With this backdrop, to find genuine thinking and writing from India had been hard to come by. However if you look, you will find them. The Indian English writers generally sell the western concepts of India and you learn nothing from them in terms of Indian thought. I would like to quote an excerpt from the malayalam writer O.V.Vijayan from his autobiographical notes (on his book "Legends of Khazak) to give glimpse of real Indian writing.
He(Vijayan) spent his childhood in Police quarters where his father worked as an officer. He was not a healthy child and was bedridden for quite a long time. Here (in the excerpt) he is talking about his vision of nature and the complex interrelated life abound on a serene evening. He is trying to imbibe the grandeur of nature and exults in the vision of his existence as one of the cosmically countless forms of life: (I hope my translation did justice to Vijayan)

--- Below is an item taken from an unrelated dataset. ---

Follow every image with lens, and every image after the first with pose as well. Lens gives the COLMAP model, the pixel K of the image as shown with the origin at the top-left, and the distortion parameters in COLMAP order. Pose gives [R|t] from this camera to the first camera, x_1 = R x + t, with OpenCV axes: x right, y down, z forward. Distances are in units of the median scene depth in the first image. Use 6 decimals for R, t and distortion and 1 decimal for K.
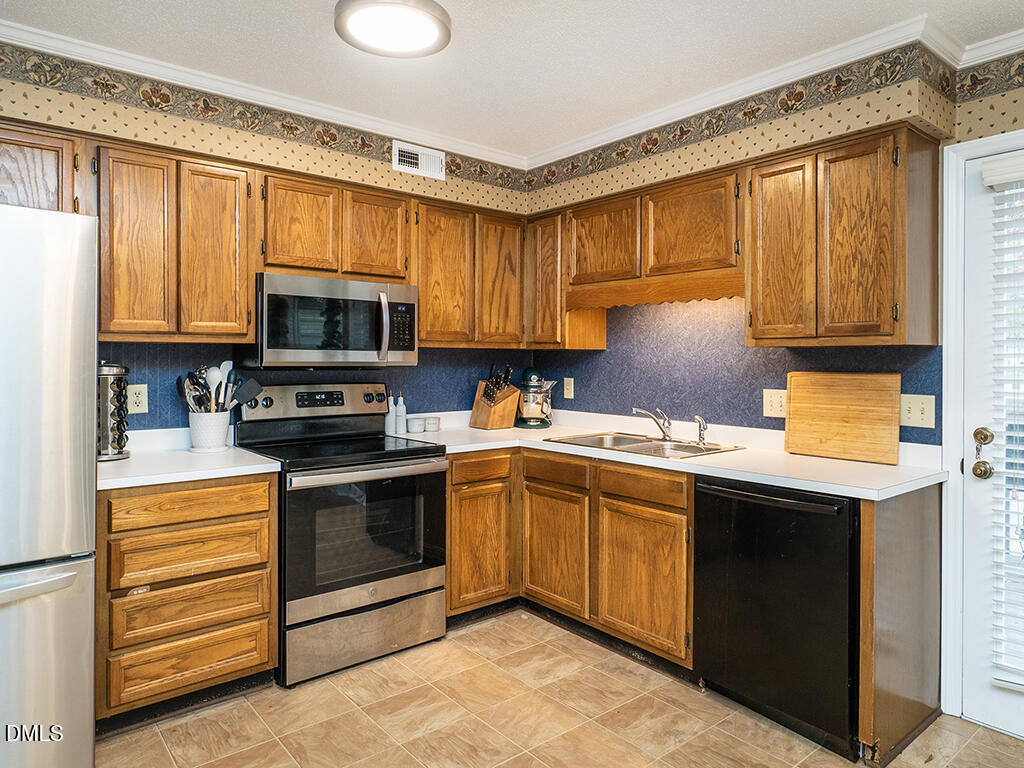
lens RADIAL K [[651.9, 0, 507.5], [0, 651.9, 362.2], [0, 0, 1]] dist [0.001110, 0.000424]
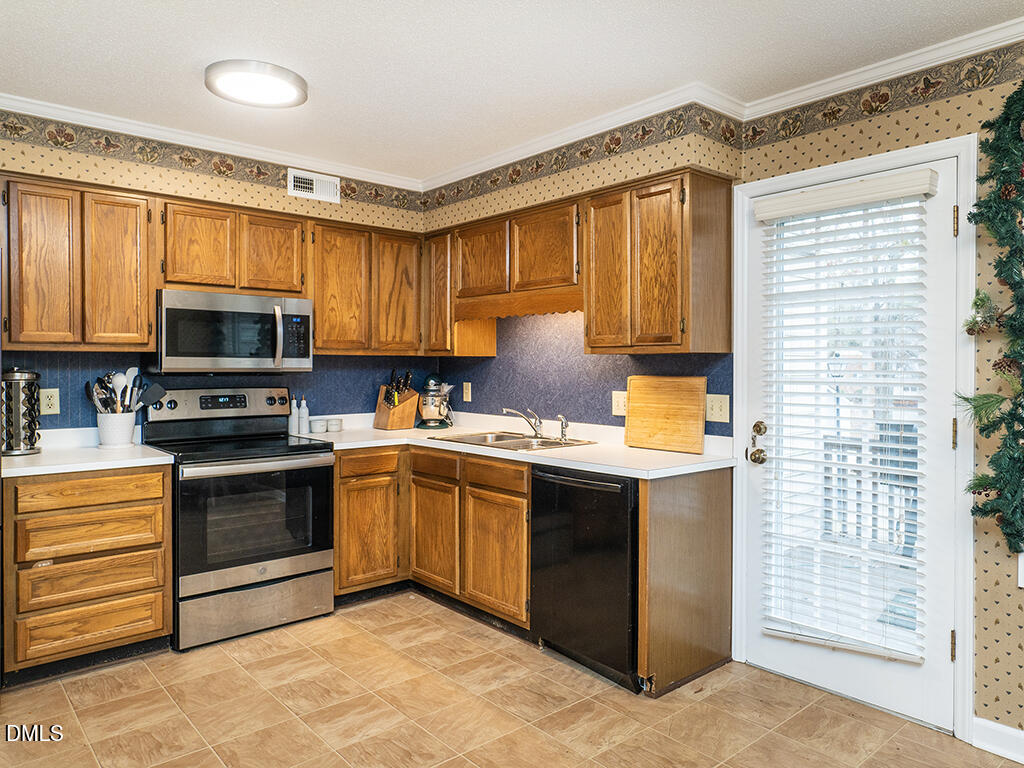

Nature yonder the meadow was nubile. Amid her nubility, our little houses leant over and hid without ever rejecting it; the trees, vegetation, birds, hemipterous insects and spiders that wove across trees; the tiny flowers of grass, microscopic sun buds, bluish hydrangeas. Neatly cut sedimentary rocks and the expanse of meadows spaced out the landscape where there were no plants. After the rains, ditches became reservoirs of clear water to turn into ponds. They might last for months unmuddied before they get dried up. The green frogs who migrated would swim about and lie underneath the crystal layers of those reservoirs. When they did, the bubbles on top of their skin would shine like emeralds. The hill was surrounded by valleys and extended to more hills. I could see the sanguine facade of Chekkunnu mountain from the patio of my house. Watching its breathtaking face I would daze back to my lethargy..."
That lethargy was a metaphor for the spectacular vision he had. I would re-enter into my life as an Indian reader when I read him and I'd say, truly I am one of those cosmic millions.